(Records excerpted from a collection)
########################################

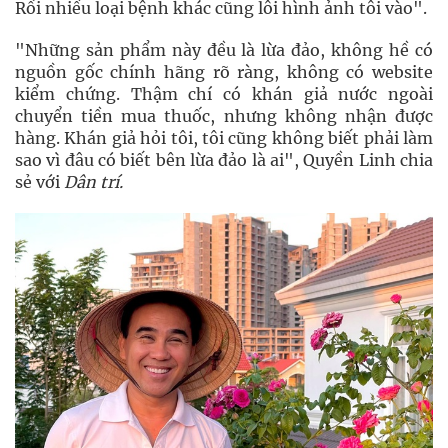
Rồi nhiều loại bệnh khác cũng lôi hình ảnh tôi vào".
"Những sản phẩm này đều là lừa đảo, không hề có
nguồn gốc chính hãng rõ ràng, không có website
kiểm chứng. Thậm chí có khán giả nước ngoài
chuyển tiền mua thuốc, nhưng không nhận được
hàng. Khán giả hỏi tôi, tôi cũng không biết phải làm
sao vì đâu có biết bên lừa đảo là ai", Quyền Linh chia
sẻ với
Dân trí.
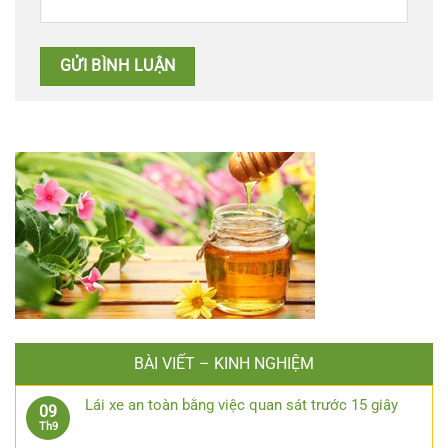
BÀI VIẾT – KINH NGHIỆM
Lái xe an toàn bằng việc quan sát trước 15 giây
09
Không
Th9
có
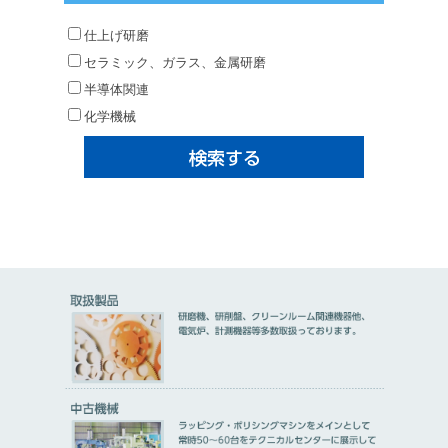
仕上げ研磨
セラミック、ガラス、金属研磨
半導体関連
化学機械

########################################

→ EXERCISE: Reproduce all the records above, substituting "gian lận" for every occurrence of "lừa đảo" and keeping every other word unchanged. Leave the pictures out of your output.

→ FINISHED TASK:
Rồi nhiều loại bệnh khác cũng lôi hình ảnh tôi vào".
"Những sản phẩm này đều là gian lận, không hề có
nguồn gốc chính hãng rõ ràng, không có website
kiểm chứng. Thậm chí có khán giả nước ngoài
chuyển tiền mua thuốc, nhưng không nhận được
hàng. Khán giả hỏi tôi, tôi cũng không biết phải làm
sao vì đâu có biết bên gian lận là ai", Quyền Linh chia
sẻ với
Dân trí.
BÀI VIẾT – KINH NGHIỆM
Lái xe an toàn bằng việc quan sát trước 15 giây
09
Không
Th9
có
仕上げ研磨
セラミック、ガラス、金属研磨
半導体関連
化学機械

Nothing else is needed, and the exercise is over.